In deze zaak heeft de rechtbank Amsterdam op 4 augustus 2022 uitspraak gedaan in een beroep tegen de vastgestelde WOZ-waarde van onroerende zaken door de heffingsambtenaar van de gemeente Aalsmeer. De heffingsambtenaar had in een beschikking van 26 februari 2021 de WOZ-waarde van de onroerende zaken in Aalsmeer vastgesteld voor het kalenderjaar 2021. Eiser, eigenaar van de objecten, heeft bezwaar gemaakt tegen deze vaststelling, maar zijn bezwaar werd ongegrond verklaard in de uitspraak op bezwaar van 24 september 2021. Hierop heeft eiser beroep ingesteld bij de rechtbank.
Tijdens de zitting op 27 juli 2022 heeft eiser, vergezeld door zijn dochter en gemachtigde, zijn standpunt toegelicht. Eiser betwistte de hoogte van de WOZ-waarde en voerde aan dat de heffingsambtenaar deze te hoog had vastgesteld, onderbouwd met een taxatierapport.
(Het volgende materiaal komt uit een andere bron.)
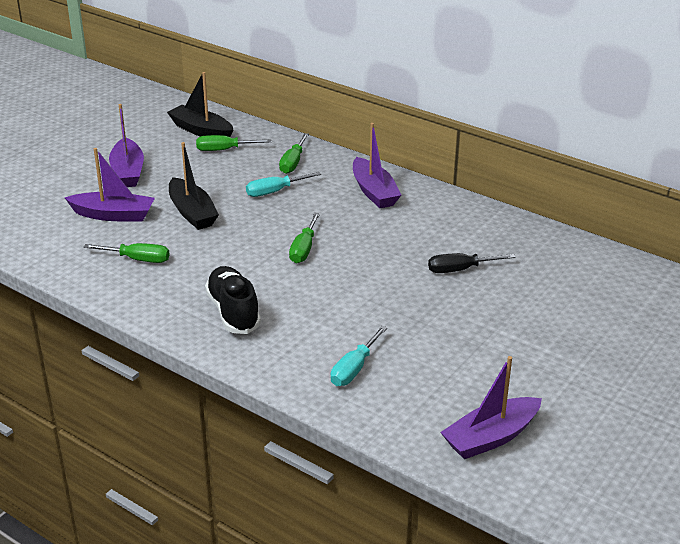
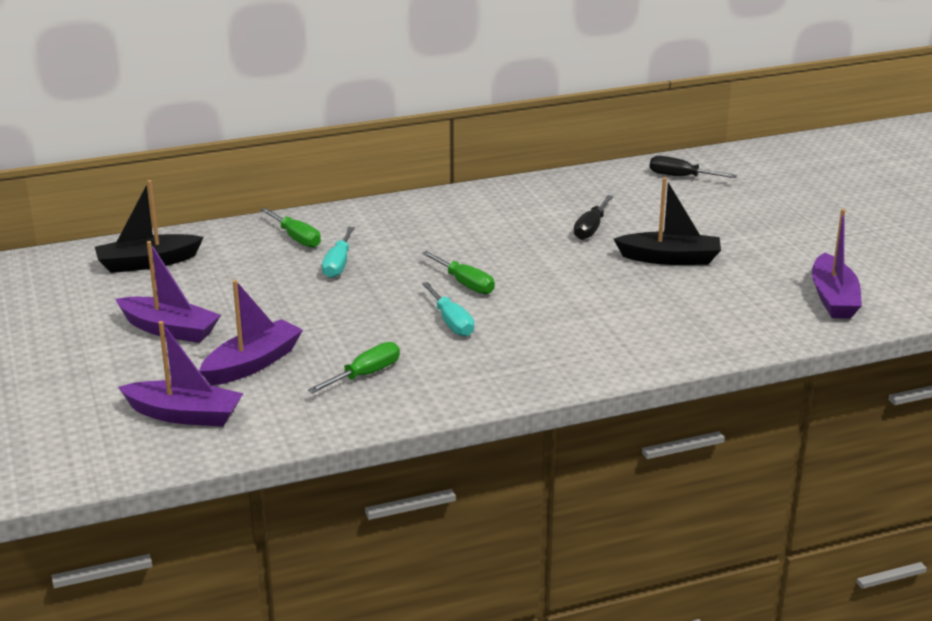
camera: 55 degrees left, 5 degrees down
(192, 213) = (315, 318): black boat -> black boat (670, 258)
(224, 150) = (211, 263): green screwdriver -> none
(233, 312) = (528, 351): black shoe -> none
(354, 369) = (684, 323): turquoise screwdriver -> turquoise screwdriver (451, 322)
(374, 192) = (411, 220): purple boat -> purple boat (184, 415)
(616, 279) = (680, 177): none -> black screwdriver

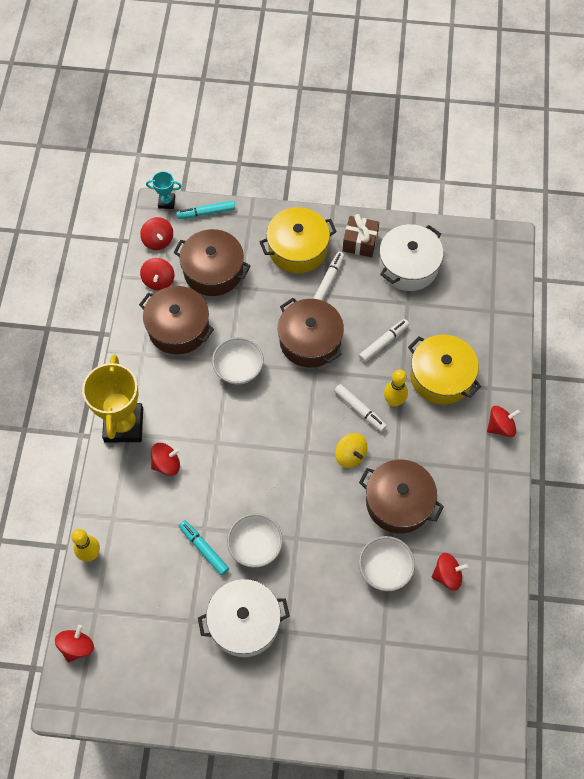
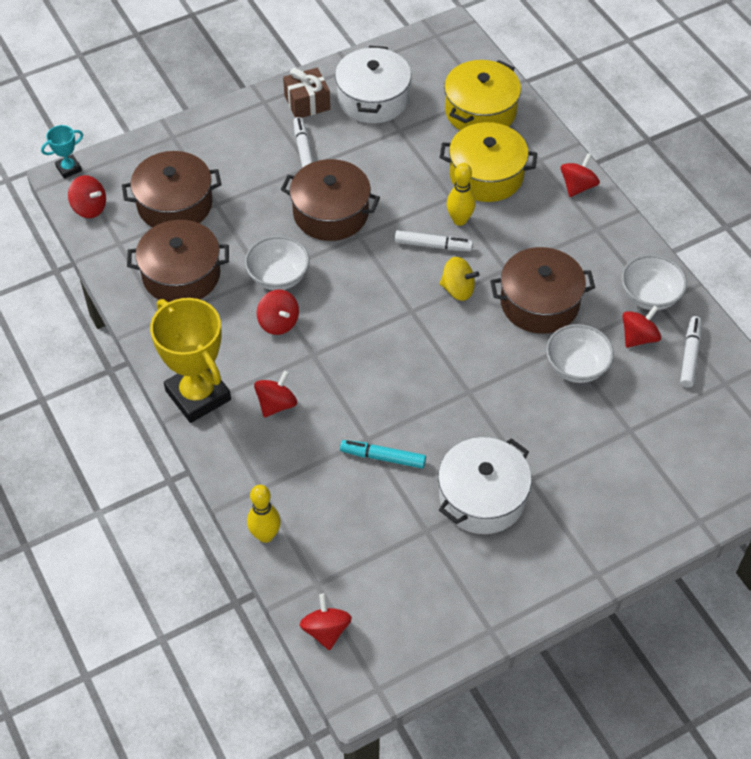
camera: 35 degrees left, 10 degrees down
(158, 280) = (122, 243): red spinning top -> red spinning top (278, 322)
(206, 213) = (121, 157): turquoise marker -> none
(255, 546) = (433, 423): white bowl -> white bowl (650, 296)
(298, 249) = (248, 140): yellow pot -> yellow pot (480, 111)
(383, 343) = (406, 176): white marker -> white marker (690, 355)

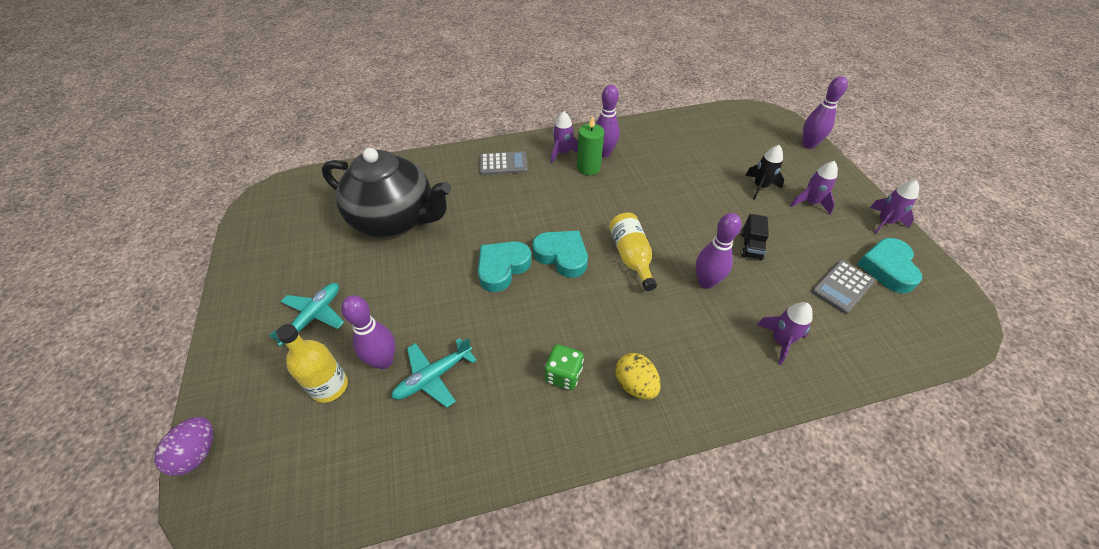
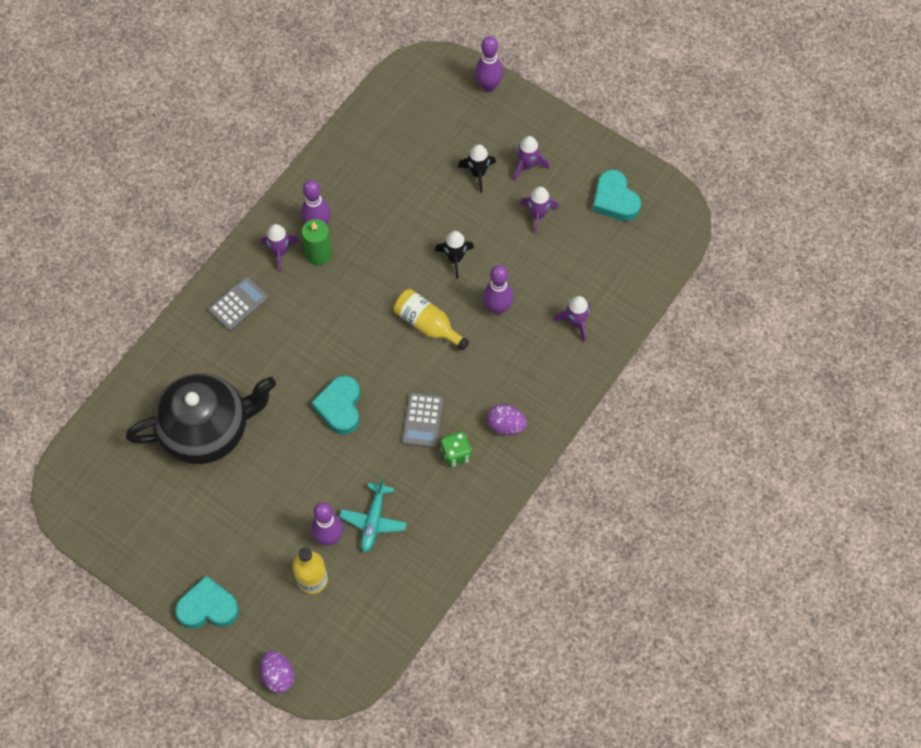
camera: 40 degrees left, 15 degrees up
(313, 317) = (242, 550): turquoise plane -> none
(562, 256) = (375, 363): turquoise heart -> turquoise heart (208, 607)
(635, 384) = (506, 425): yellow egg -> purple egg
(695, 227) = (455, 258): none -> black rocket
(751, 246) = (508, 248): black truck -> none
(842, 286) = (592, 242): grey calculator -> grey calculator (422, 420)
(884, 222) = (592, 148): purple rocket -> purple rocket (538, 215)

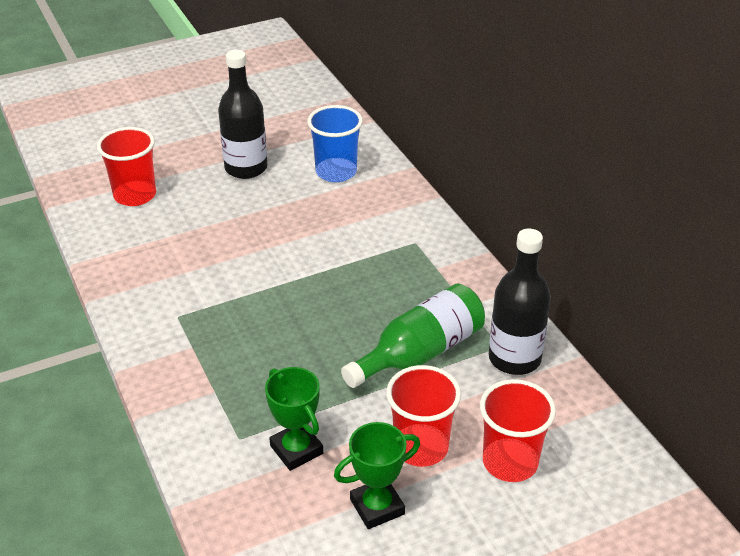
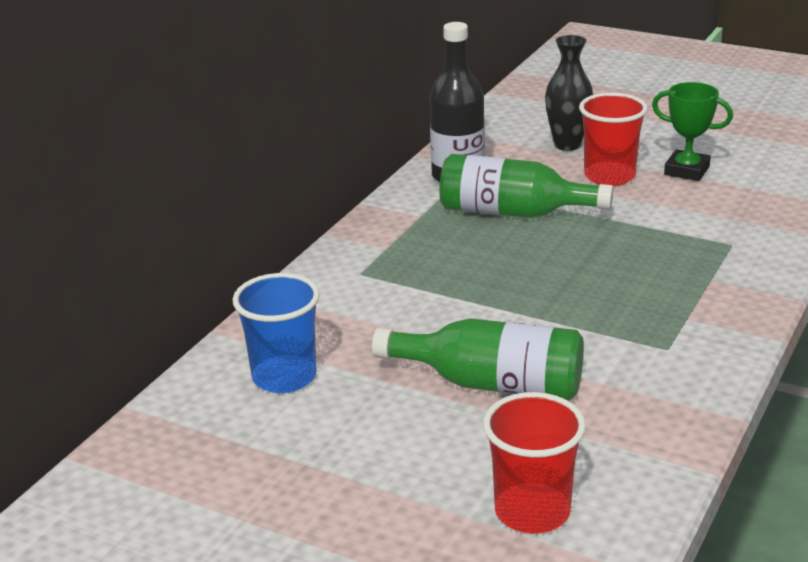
camera: 125 degrees left, 10 degrees down
(238, 233) = (491, 384): none -> green bottle
(246, 168) = (356, 451): black bottle -> none
(296, 449) = (697, 217): green trophy -> none
(510, 462) = (567, 145): red cup -> black vase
De heffingsambtenaar verdedigde zijn standpunt door te stellen dat de WOZ-waarde correct was vastgesteld aan de hand van vergelijkingsobjecten.
De rechtbank heeft de argumenten van beide partijen gewogen en geconcludeerd dat de heffingsambtenaar aannemelijk heeft gemaakt dat de vastgestelde WOZ-waarde niet te hoog is. De rechtbank oordeelde dat de vergelijkingsobjecten voldoende vergelijkbaar waren met de objecten van eiser en dat het taxatierapport van eiser niet relevant was voor de WOZ-waardering. De rechtbank verklaarde de beroepen ongegrond en er was geen aanleiding voor proceskostenveroordeling of vergoeding van griffierecht.